[Brongegevens]

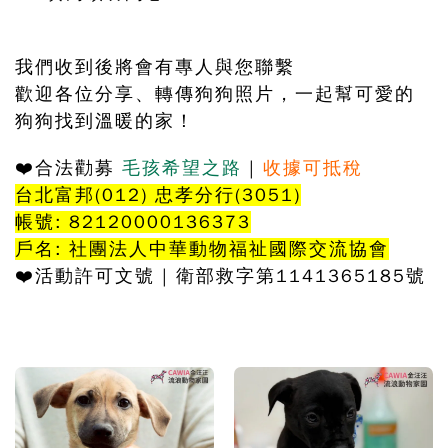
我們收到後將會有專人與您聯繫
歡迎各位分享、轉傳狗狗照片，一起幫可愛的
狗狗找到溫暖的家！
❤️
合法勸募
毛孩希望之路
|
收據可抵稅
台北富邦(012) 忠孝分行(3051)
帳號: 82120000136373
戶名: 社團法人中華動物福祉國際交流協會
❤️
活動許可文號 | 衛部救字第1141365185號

[/Brongegevens]
[Brongegevens]

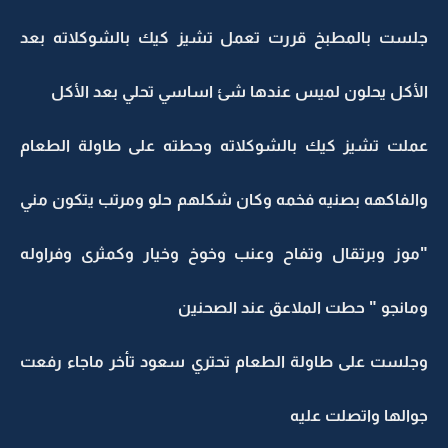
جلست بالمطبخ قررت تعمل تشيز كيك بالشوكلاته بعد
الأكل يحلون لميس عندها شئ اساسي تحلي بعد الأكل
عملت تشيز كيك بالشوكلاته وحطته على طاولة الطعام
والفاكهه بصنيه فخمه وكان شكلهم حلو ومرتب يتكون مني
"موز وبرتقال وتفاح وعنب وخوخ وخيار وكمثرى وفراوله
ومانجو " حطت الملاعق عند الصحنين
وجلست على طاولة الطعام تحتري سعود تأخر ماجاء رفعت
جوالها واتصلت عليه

[/Brongegevens]

Zo pak je het aan
Schrijf het stuk van de regel met "我們收到後將會有專人與您聯繫" tot en met de regel met "活動許可文號 | 衛部救字第1141365185號" letterlijk over.

Uitwerking opdracht
我們收到後將會有專人與您聯繫
歡迎各位分享、轉傳狗狗照片，一起幫可愛的
狗狗找到溫暖的家！
❤️
合法勸募
毛孩希望之路
|
收據可抵稅
台北富邦(012) 忠孝分行(3051)
帳號: 82120000136373
戶名: 社團法人中華動物福祉國際交流協會
❤️
活動許可文號 | 衛部救字第1141365185號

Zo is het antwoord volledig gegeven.